Some people believe that hosting the FIFA tournament would enhance our image. I wonder if it wouldn’t reinforce our declining dignity as a giant of Africa when foreigners for the game troop to Nigeria only to realize that their hotels and sporting venues use generators for mere electricity supply.
Today unemployment is another critical problem facing Nigeria with thousands of able and capable graduates roaming the street without jobs. It seems the government does not take the need to address the joblessness of our youth as a priority for the attention of lawmakers.
The government should stop beating around the bush and take the bull by the horn by tackling the real problems facing the country. There is no reason behind spending billions of naira in hosting U-17 World Cup in Nigeria when we are suffering from many societal malaises which the huge sum can be deployed to in reducing the pains.
Let Nigeria learn from the former experience in COJA held in Abuja in year 2003 when Nigeria spent billions of naira only to end up in almost bankruptcy by begging the Paris Clubs for debt relief three years after the Game. Some of the structures put in place then have either been sold off, vandalized or looted which means the government must spend another enormous resources to recover or put those amenities back for use.
Nigeria is indeed a funny country. One of the ongoing scandals is billions of Naira spent to purchase brand new vehicles for legislators, which by law they are not entitled to because such privileges have been monetized. If Nigerian would remember, this non-profitable venture was also executed during the immediate past regime and nobody knows the fate of the past vehicles that were only few years old? The present legislators could have still make use of the vehicles purchased by the past administration.
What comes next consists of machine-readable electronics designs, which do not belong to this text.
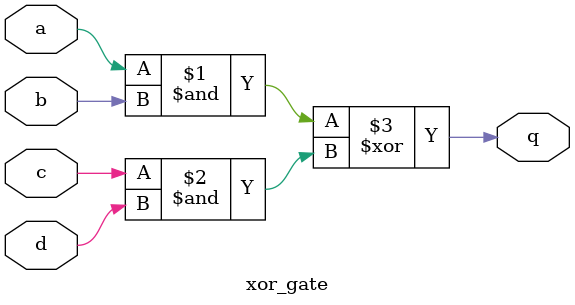
<source format=v>
module xor_gate(
  input wire a,
  input wire b,
  input wire c,
  input wire d,
  output reg q
);

  assign q = (a&b)^(c&d);

  //always @(a or b) begin
  //  q = (a&b) ^ (c&d);
  //end

endmodule

</source>
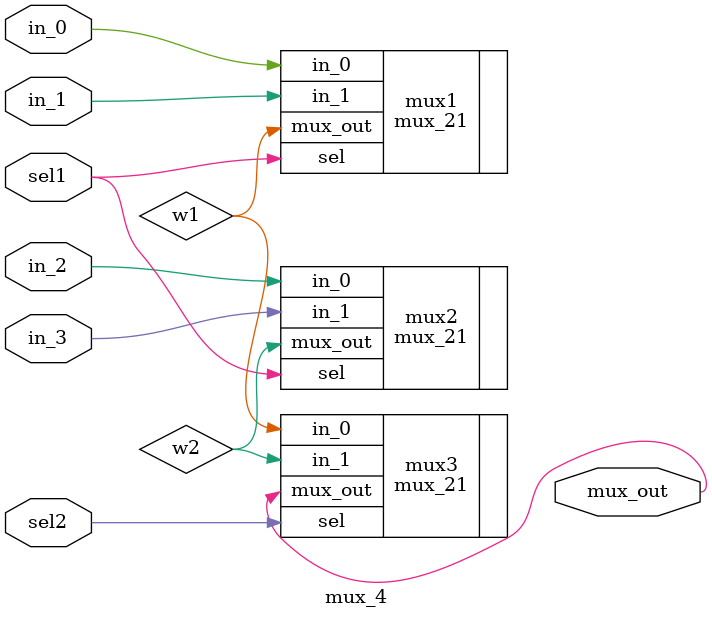
<source format=v>
`timescale 1ns / 1ps


module mux_4(in_0,in_1,in_2,in_3,sel1,sel2,mux_out);
  input in_0,in_1,in_2,in_3,sel1,sel2;
  output mux_out;
  wire w1,w2;
  mux_21 mux1(.in_0(in_0),.in_1(in_1),.sel(sel1),.mux_out(w1));
  mux_21 mux2(.in_0(in_2),.in_1(in_3),.sel(sel1),.mux_out(w2));
  mux_21 mux3(.in_0(w1),.in_1(w2),.sel(sel2),.mux_out(mux_out));
endmodule

</source>
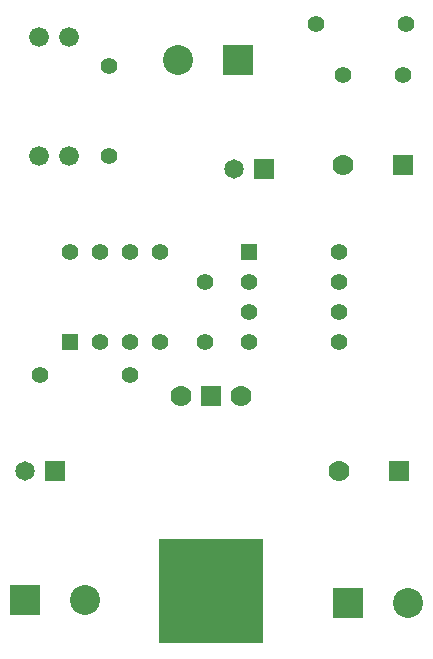
<source format=gtl>
G04 (created by PCBNEW-RS274X (2012-apr-16-27)-stable) date Wed 27 Jan 2016 07:56:39 AM BRST*
G01*
G70*
G90*
%MOIN*%
G04 Gerber Fmt 3.4, Leading zero omitted, Abs format*
%FSLAX34Y34*%
G04 APERTURE LIST*
%ADD10C,0.006000*%
%ADD11C,0.055000*%
%ADD12R,0.350000X0.350000*%
%ADD13C,0.070000*%
%ADD14R,0.070000X0.070000*%
%ADD15C,0.066000*%
%ADD16R,0.055000X0.055000*%
%ADD17R,0.065000X0.065000*%
%ADD18C,0.065000*%
%ADD19R,0.100000X0.100000*%
%ADD20C,0.100000*%
G04 APERTURE END LIST*
G54D10*
G54D11*
X64150Y-31400D03*
X61150Y-31400D03*
G54D12*
X57650Y-50300D03*
G54D13*
X58650Y-43800D03*
G54D14*
X57650Y-43800D03*
G54D13*
X56650Y-43800D03*
G54D15*
X51900Y-35800D03*
X52900Y-35800D03*
X51900Y-31850D03*
X52900Y-31850D03*
G54D16*
X52950Y-42000D03*
G54D11*
X53950Y-42000D03*
X54950Y-42000D03*
X55950Y-42000D03*
X55950Y-39000D03*
X54950Y-39000D03*
X53950Y-39000D03*
X52950Y-39000D03*
G54D16*
X58900Y-39000D03*
G54D11*
X58900Y-40000D03*
X58900Y-41000D03*
X58900Y-42000D03*
X61900Y-42000D03*
X61900Y-41000D03*
X61900Y-40000D03*
X61900Y-39000D03*
G54D14*
X63900Y-46300D03*
G54D13*
X61900Y-46300D03*
G54D14*
X64050Y-36100D03*
G54D13*
X62050Y-36100D03*
G54D11*
X64050Y-33100D03*
X62050Y-33100D03*
X57450Y-40000D03*
X57450Y-42000D03*
G54D17*
X52450Y-46300D03*
G54D18*
X51450Y-46300D03*
G54D17*
X59400Y-36250D03*
G54D18*
X58400Y-36250D03*
G54D19*
X51450Y-50600D03*
G54D20*
X53450Y-50600D03*
G54D19*
X58550Y-32600D03*
G54D20*
X56550Y-32600D03*
G54D19*
X62200Y-50700D03*
G54D20*
X64200Y-50700D03*
G54D11*
X54250Y-32800D03*
X54250Y-35800D03*
X51950Y-43100D03*
X54950Y-43100D03*
M02*

</source>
What a waste of resources!
It is high time the policy makers should always think wisely in making decisions for betterment of generality of Nigerians rather than waste our scarce resources on non-profitable ventures. The nation developmental projects cannot be adequately pursued if the government fails to develop a sound principle to work within its scope and objectives. For Nigeria to achieve development, the major sectors of the economy need to be addressed squarely other than spending billions of naira recklessly in such projects as the U-17 World Cup and legislators’ vehicles.